CAP-XX supercapacitors power super-bright LED flash

March 10, 2006
An Australian company has unveiled its BriteFlash power architecture for high-resolution LED flash in camera phones.
As phone manufacturers continue to introduce handsets with high-resolution cameras (2 megapixels and above), they are also seeking to enhance the performance of LED flash modules to allow users to take decent photos in low light conditions.

Although high-power LEDs are being used in handsets, it is difficult to supply sufficient current from the battery to drive the LEDs to the level required for adequate light output during the flash "event".

Fig 1. Nokia retrofitCAP-XX Inc, a manufacturer of supercapacitors based in Sydney, Australia, has developed a drive architecture which combines high-power white LEDs with a supercapacitor and associated driver circuitry.

The CAP-XX BriteFlash power architecture uses a low-current charge pump (boost converter) to charge the supercapacitor to 5.5 volts, then the supercapacitor drives the LED at very high current for the flash pulse.

The supercapacitor approach makes it possible to drive four LEDs at close to 1 A each, while only drawing a maximum of 300 mA from the battery. The supercapacitor is charged with a current of 250 mA to support a recovery time between flashes of approximately 2 seconds. CAP-XX says that this is less time than the LED needs for thermal recovery between flashes.

Most solutions for driving high-power LEDs use special-purpose boost converter ICs that are capable of delivering around 1 A to a single LED. Without a supercapacitor, the boost converter has to be sized for peak flash current, while in the CAP-XX case a lower-cost, smaller boost converter or charge pump is needed to supply the supercapacitor with its low charging current of 250 mA.

Figure 2a. Unmodified phone Anthony Kongats, CEO of CAP-XX, told LEDs Magazine that the supercapacitor route is the only way to drive several power LEDs at close to 1A. "The battery simply can't provide enough current without using a supercapacitor," he said. "If it tried to provide 4 A of current it would probably cause the phone to shut down."
Figure 2b. Modified phone To demonstrate the increased flash power and ease of design-in, CAP-XX engineers retrofitted a Nokia 6680 handset (figure 1). The original 4-die LED was replaced by 4 Lumileds PWF1 devices (rated at 1 A), and a supercapacitor, charge pump and associated circuitry were added. The supercapacitor is 1.2 mm thick, and the phone was reassembled with almost no difference in appearance.

While the original LEDs drew 70 mA per die (or 1 W in total), the supercapacitor drove the new LEDs at 0.9 A each, or 15 W in total, with a flash duration of 160 ms.

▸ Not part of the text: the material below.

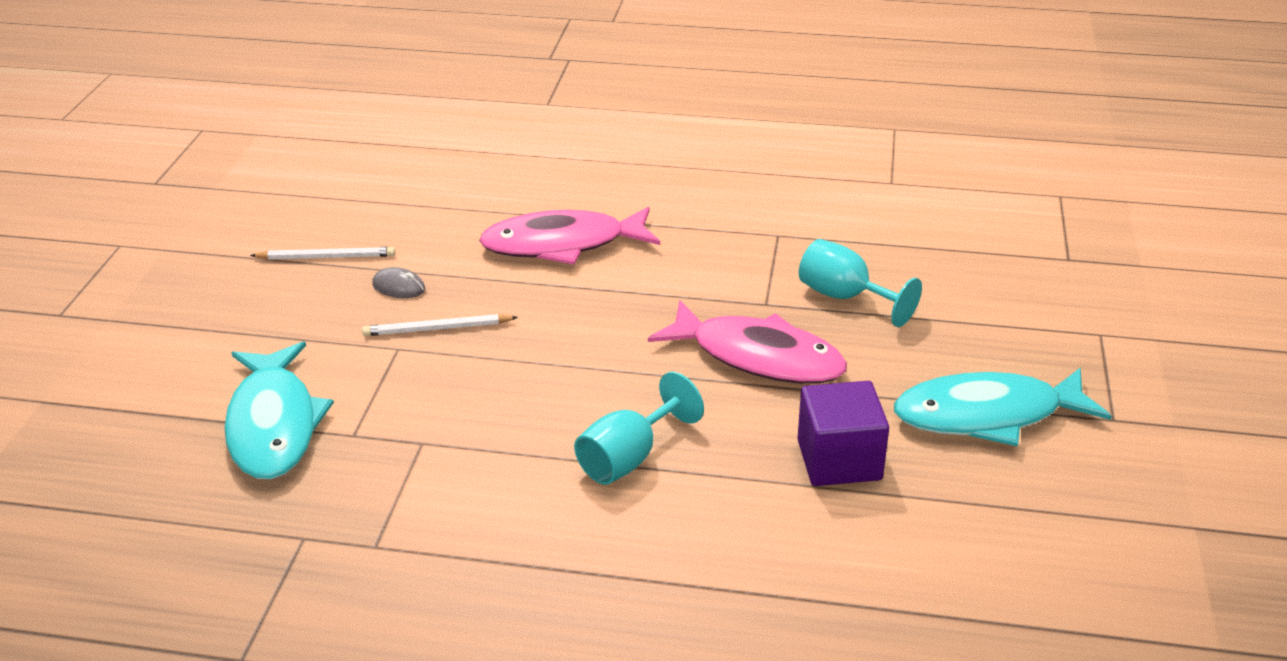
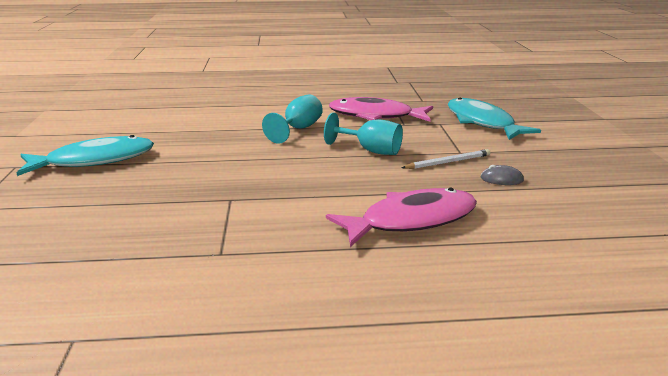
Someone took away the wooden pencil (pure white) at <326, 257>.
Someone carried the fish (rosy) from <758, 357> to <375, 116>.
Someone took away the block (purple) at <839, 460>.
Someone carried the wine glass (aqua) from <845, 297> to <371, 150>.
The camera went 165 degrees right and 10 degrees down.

The photos in Figure 2 from the unmodified phone (dark) and the modified phone with supercapacitor, at a distance of 2 m with no ambient light, clearly show the difference in flash performance.

Figure 3 Figure 3 shows that while the supercapacitor provides a peak current of 4 A during the flash, the maximum current draw from the battery is only 300 mA which goes to recharge the supercapacitor.

“Greater than 2-megapixel camera phones require a high-intensity flash in medium to low light conditions to ensure good pictures,” said Anthony Kongats. “Some solutions are available but lack adequate power to produce quality photos in all light conditions. Our BriteFlash power architecture completes the equation with the power to drive today’s LEDs.”

The total cost of the CAP-XX BriteFlash solution is US $4 to $5 including the LEDs, supercapacitors and circuitry. The supercapacitor alone costs $1.50 for the single-cell solution and $2.50 for the dual-cell one in quantities of 500,000 to 1 million.

Kongats adds that CAP-XX is working with flash/LED driver suppliers to develop supercapacitor-optimized charge pump LED drivers to further increase camera phone power subsystem integration and reduce costs.

CAP-XX, which develops and manufactures supercapacitors, is a private company based in Sydney, Australia, with additional production facilities in Malaysia.